え!?恩返しが結婚!?エルフの掟では普通なんですか!? 作:hapihapi
途端、口に広がった味に私は目を見開く。
「お、美味しい!このお粥美味しいです!なんというか野菜の濃厚な旨味と麦本来の素朴で優しい味を絶妙な塩加減が引き立てていて……とにかくめちゃくちゃ美味しいです!」
「フン、当然だ。この我がわざわざ貴様の為に屋敷の料理人に教えを乞いながら作ったお粥だからな。不味いはずがなかろう」
「ん?あれ?エルフさんさっき屋敷の料理人作ったお粥とか言っていませんでした……?」
「……」
「あの、エルフさん?」
「……そんなことより人間。貴様名前は何と言う?」
「え?な、名前?」
「ああ、そうだ。確かに貴様は人間だが、いつまでも自分の伴侶の事を種族名で呼ぶわけにはいかぬだろう?」
「は、はあ……」
「……何だその顔は。まさか、我に名前を教えたくないというのか?フン、別に教えたくないなら構わん。魔法でお前の名を無理やり聞き出すだけだからな……」
「え!?いやいや別に教えたくないわけじゃなくて、エルフさんの話題の逸らし方が露骨だなあって思っただけで……!ええっと……私の名前はアンナって言います……!」
「……フン、アンナか。人間らしいありきたりな名前だが……まあいい。我の名はディルだ。」
「ディル……さん?」
「……さんは不要だ。まあ尤も本来なら人間ごときが高貴な我の名を敬称を付けずに呼ぶなど許さぬが……お前には我が主、ソフィア姫を救ってくれたというーー…………いや、何でもない。

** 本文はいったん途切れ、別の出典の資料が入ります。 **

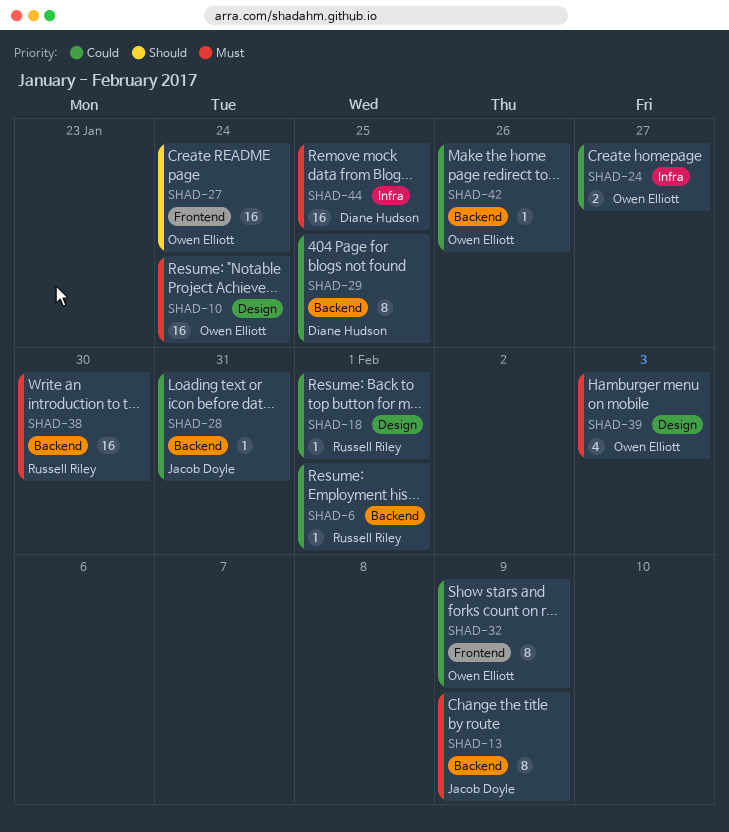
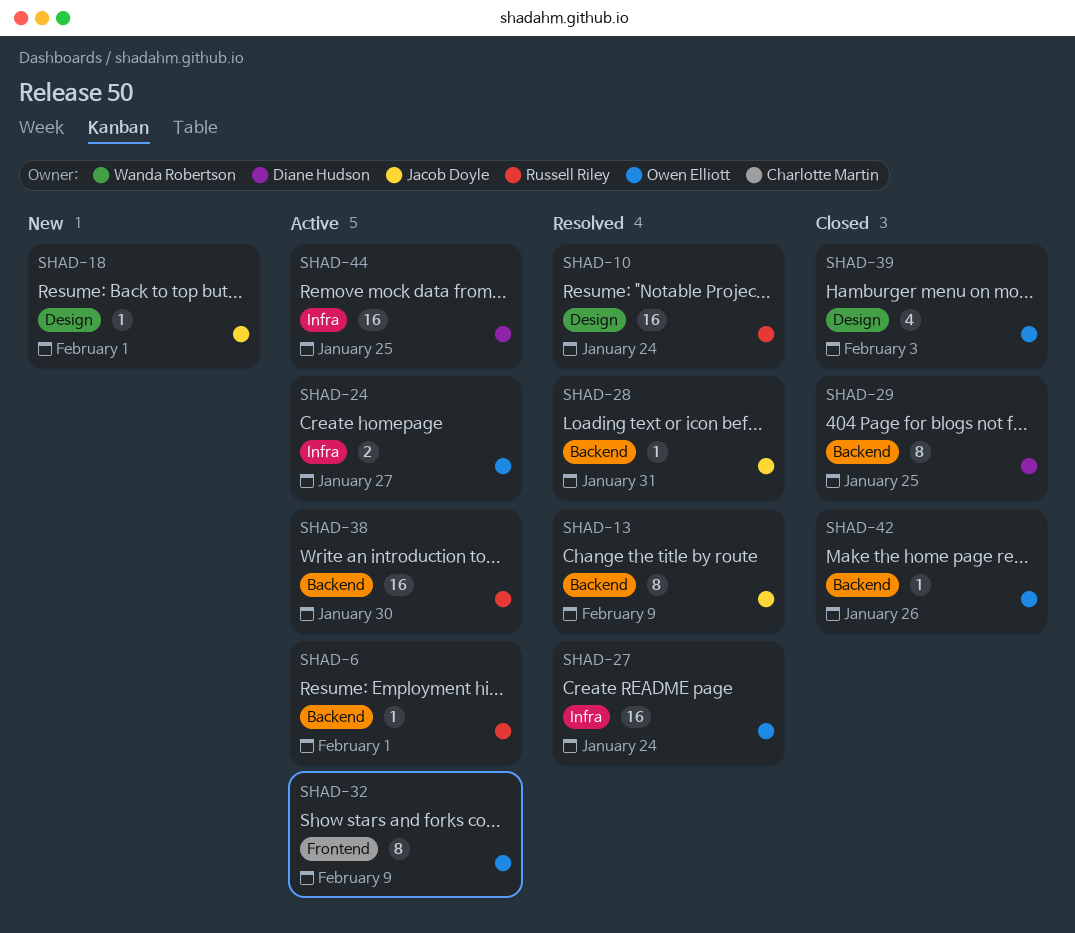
SHAD-10, owner: Owen Elliott -> Russell Riley
SHAD-18, owner: Russell Riley -> Jacob Doyle
SHAD-27, label: Frontend -> Infra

それより早く食べぬか。粥が冷めてしまうだろう」
「え?ええ……」
(今何かを言い掛けたような気がするけど……気のせいかな?)
少し不可解に思ったがそれ以上追及はせずエルフ……否、ディルさんに給餌されるまま美味しいお粥をもぐもぐと食べ続けたのであった。
それからーー……
「ふう……今日も美味しかった~」
幾つかの朝と夜が過ぎ、今日も今日とてディルさん手作りの料理を堪能した私はゴロリとベッドの上に横になる。ここに連れて来られてまあまあな日数が経ったが、初日に言っていた言葉通り、ディルさんは毎日欠かさずこの部屋にやってきて食事の介助は勿論のこと、着替えや入浴……果てには睡眠の補助などまるで自分がどこかの令嬢になったかと錯覚しそうになるくらい甲斐甲斐しく世話を焼いてくれている。最初の方こそ誰かにお世話される……それもディルさんのような美形にお世話される状況に慣れなくて『いやいや私一人で出来ますから!』『そこまでやらなくて大丈夫ですよ!』と言って度々断ろうとしていたが、その度に『人間如きが我の奉仕を断るなど許さぬ』『煩い。黙って我に洗われろ』と強引にお世話されていくうちにだんだんと羞恥心とか恥ずかしさとか諸々が薄れていき、そして慣れてしまえば、働かなくてご飯が出てきて一日中ゴロゴロしていても誰にも咎められることもない……まるで夢のような生活にすっかりハマってしまっていたのだ。